Responsibly applied artificial intelligence (AI) has the potential to solve some of the world’s toughest challenges. One needn’t look further for evidence then the winners of this week’s IBM Watson AI Xprize wildcard round, which included a Montreal startup — Aifred Health — developing a model that helps clinicians choose personalized patient treatment programs. In related news, just this past Sunday, Google subsidiary DeepMind unveiled AlphaFold, AI that can predict protein folding more accurately than any system before it.
Accessibility is another burgeoning area of what’s been coined “AI for good” research, and one which Montreal startup Stradigi AI is committed to advancing with a new tool for the deaf and hearing impaired. At the NeurIPS 2018 conference in Montreal this week, the four-year-old startup — which its two cofounders, Carolina Bessega and Jaime Camacaro, pivoted from software development to AI research in 2016 — demoed a game that uses computer vision to help people learn American Sign Language (ASL).
The ASL Alphabet Game, as it’s self-descriptively called, was produced in partnership with the Deaf Anglo Literacy Center (DALC), a Montreal organization that seeks to provide basic literacy and communication skills to the deaf. For every person at the conference who took it for a whirl — 900 in all by Friday — Stradigi donated $10 to DALC.
“There are so many people asking how AI can contribute positively [to society],” she told VentureBeat in an interview at NeurIPS. “We thought this would be a good way to show how it could really make a difference.”
It’s sort of like Simon Says, albeit only with hands and involving strictly sign language. Players earn points for imitating the 26 letters of the alphabet in American Sign Language (ALS), which convolutional neural networks trained on a collection of more than 100,000 images classify in near-real time. (Convolutional neural nets are a class of deep neural networks commonly applied to visualizing imagery.)
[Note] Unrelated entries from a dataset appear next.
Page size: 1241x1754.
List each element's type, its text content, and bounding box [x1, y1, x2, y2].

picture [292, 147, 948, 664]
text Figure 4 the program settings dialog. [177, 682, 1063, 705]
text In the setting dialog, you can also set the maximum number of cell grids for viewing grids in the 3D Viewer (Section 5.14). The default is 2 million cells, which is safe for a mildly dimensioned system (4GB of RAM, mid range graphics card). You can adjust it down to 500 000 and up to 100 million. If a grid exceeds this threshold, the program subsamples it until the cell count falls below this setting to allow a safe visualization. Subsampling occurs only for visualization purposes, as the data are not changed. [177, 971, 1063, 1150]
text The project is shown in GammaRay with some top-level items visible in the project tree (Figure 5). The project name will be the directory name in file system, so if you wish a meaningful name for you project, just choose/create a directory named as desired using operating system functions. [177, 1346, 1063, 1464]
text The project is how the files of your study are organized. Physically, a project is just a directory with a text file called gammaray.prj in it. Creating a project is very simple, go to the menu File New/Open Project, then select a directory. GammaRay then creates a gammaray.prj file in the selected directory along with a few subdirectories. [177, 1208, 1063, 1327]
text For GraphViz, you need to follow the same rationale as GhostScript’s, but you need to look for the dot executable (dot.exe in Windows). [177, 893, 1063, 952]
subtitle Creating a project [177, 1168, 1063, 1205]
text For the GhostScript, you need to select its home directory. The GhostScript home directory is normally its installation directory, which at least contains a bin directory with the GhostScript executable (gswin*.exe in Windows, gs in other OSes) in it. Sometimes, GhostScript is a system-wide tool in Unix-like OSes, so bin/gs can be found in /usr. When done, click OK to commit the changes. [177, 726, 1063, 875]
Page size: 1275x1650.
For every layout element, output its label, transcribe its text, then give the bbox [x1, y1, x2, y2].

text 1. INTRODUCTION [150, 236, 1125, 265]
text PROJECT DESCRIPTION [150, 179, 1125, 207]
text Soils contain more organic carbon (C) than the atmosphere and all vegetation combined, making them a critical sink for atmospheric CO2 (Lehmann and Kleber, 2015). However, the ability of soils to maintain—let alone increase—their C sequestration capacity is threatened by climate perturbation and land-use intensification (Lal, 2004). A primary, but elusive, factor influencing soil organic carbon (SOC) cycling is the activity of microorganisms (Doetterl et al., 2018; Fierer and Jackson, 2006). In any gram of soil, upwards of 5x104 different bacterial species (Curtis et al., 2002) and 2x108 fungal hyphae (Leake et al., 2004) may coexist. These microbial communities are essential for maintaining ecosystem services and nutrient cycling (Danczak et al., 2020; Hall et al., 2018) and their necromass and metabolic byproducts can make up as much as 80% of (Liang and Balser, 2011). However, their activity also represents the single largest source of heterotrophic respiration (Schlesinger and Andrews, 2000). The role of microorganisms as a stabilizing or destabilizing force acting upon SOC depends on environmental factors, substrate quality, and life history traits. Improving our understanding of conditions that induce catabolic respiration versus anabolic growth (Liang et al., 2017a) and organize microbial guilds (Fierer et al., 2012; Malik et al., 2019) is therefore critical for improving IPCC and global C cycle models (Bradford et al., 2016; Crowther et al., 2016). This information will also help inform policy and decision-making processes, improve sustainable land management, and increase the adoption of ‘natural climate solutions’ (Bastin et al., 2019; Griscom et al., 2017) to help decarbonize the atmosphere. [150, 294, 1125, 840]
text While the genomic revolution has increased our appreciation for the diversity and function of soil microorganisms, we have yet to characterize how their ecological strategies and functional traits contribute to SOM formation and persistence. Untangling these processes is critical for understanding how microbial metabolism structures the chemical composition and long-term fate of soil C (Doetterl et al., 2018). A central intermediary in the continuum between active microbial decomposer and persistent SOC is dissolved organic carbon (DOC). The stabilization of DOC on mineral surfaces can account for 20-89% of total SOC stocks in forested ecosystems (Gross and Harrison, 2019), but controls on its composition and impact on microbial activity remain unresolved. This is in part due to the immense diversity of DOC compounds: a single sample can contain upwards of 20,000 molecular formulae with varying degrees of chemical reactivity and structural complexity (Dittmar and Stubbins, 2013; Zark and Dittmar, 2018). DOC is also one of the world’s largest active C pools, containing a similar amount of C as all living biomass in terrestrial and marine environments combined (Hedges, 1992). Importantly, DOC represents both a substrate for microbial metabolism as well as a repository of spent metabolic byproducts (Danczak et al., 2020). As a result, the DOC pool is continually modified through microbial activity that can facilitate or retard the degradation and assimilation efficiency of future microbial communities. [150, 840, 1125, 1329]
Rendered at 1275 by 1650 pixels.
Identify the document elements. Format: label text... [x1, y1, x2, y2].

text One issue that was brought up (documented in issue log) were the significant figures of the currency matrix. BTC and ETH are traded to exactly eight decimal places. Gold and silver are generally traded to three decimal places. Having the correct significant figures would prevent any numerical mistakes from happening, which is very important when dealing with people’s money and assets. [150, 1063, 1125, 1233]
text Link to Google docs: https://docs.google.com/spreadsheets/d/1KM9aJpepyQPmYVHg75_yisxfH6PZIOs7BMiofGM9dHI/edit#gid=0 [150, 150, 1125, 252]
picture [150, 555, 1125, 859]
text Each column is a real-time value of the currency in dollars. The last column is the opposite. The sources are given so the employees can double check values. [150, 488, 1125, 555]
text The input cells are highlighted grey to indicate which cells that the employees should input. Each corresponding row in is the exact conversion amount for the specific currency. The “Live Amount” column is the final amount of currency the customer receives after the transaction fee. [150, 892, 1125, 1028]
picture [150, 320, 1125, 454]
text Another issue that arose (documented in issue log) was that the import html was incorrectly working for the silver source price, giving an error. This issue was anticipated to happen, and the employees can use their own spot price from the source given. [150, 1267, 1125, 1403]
Videos from which the images were collected were chosen carefully to minimize bias. As Bessega, who has a Ph.D. in fundamental physics and previously served as program coordinator at the Venezuelan Science and Technology Ministry, explained, a neural net trained on an unrepresentative dataset would have had trouble recognizing signs made by people of certain ethnic groups, or with long fingers and large jewelry.
Pose estimation is performed by a three-stage CNN, which takes into account the join locations of hands as they’re positioned in front of a webcam. The model passes along cropped images to a second neural net for classification — one that produces heat maps with increasingly refined estimates for a player’s gesticulations.
The AI system is 99.03 percent accurate at correctly identifying ASL letters, Bessega said. That’s about half a percentage point better than Google’s pretrained Inception V4 managed in the company’s tests (98.50 percent), and nearly two percent better than the popular Xception algorithm (97.37 percent).
The whole stack took about a month and a half to develop, Bessega said, with the participation of Stradigi AI’s entire workforce — not only its d of 30 researchers, but its graphic designers and software engineers, too.
“It was mandatory for everybody,” she explained, “but they were enthusiastic about it.”
Bessega made it clear that Stradigi’s core focus will remain custom AI applications for enterprise clients — the company’s delivered more than 15 bespoke solutions in the last year, she said — but said that nonprofit and philanthropic work will become a larger part of its project slate going forward.
In that way, Stradigi’s following in the footsteps of tech giants like Microsoft, which committed $25 million to its AI for Accessibility program in May with the goal of “[helping] people with disabilities with work, life, and human connections.” Google subsidiary DeepMind is using AI to generate closed captions for deaf users., meanwhile. And chipmaker Intel recently supported Wheelie, a startup working on a wheelchair that enables riders to navigate with facial expressions, through its AI for Social Good initiative.
“We’re very much a commercial entity, but our goal is to keep at least one ‘AI for good’ project in parallel we’re working on,” Bessega said.
One of those projects is an AI system that one day might aid patients prone to debilitating seizures by providing early warning. The dream, Bessega said, is to develop a wearable device that alerts wearers at least five minutes before an episode occurs.”
“We’re working with a Montreal hospital [on it],” she said. “It would allow these patients to lead a normal life.”